What is needed :: Copy every line of text in the records below word for word, leaving out the pictures.

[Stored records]
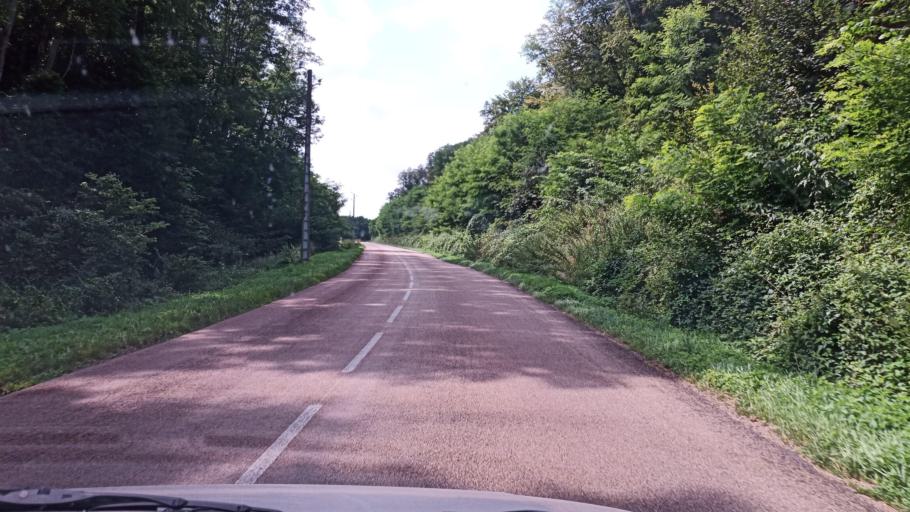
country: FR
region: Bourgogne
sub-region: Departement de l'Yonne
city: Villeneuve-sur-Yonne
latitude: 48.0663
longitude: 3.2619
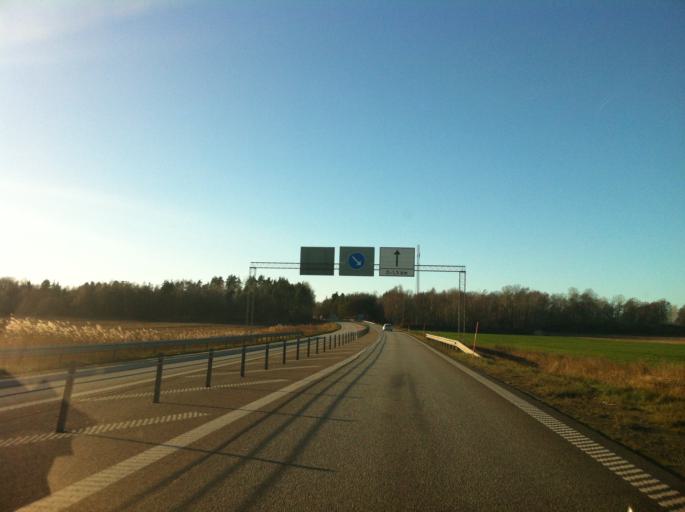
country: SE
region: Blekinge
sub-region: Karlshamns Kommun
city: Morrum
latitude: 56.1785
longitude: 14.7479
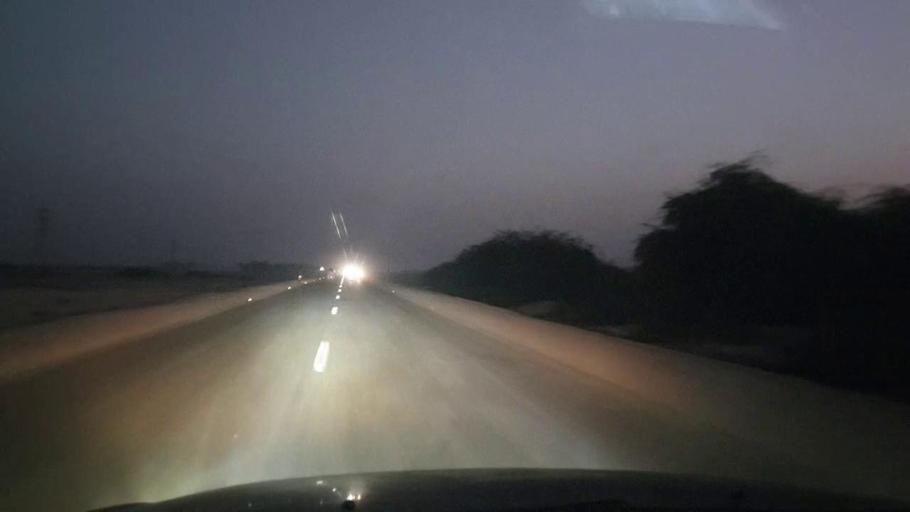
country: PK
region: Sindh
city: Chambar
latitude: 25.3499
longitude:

Answer for the task ::
country: FR
region: Bourgogne
sub-region: Departement de l'Yonne
city: Villeneuve-sur-Yonne
latitude: 48.0663
longitude: 3.2619
country: SE
region: Blekinge
sub-region: Karlshamns Kommun
city: Morrum
latitude: 56.1785
longitude: 14.7479
country: PK
region: Sindh
city: Chambar
latitude: 25.3499
longitude:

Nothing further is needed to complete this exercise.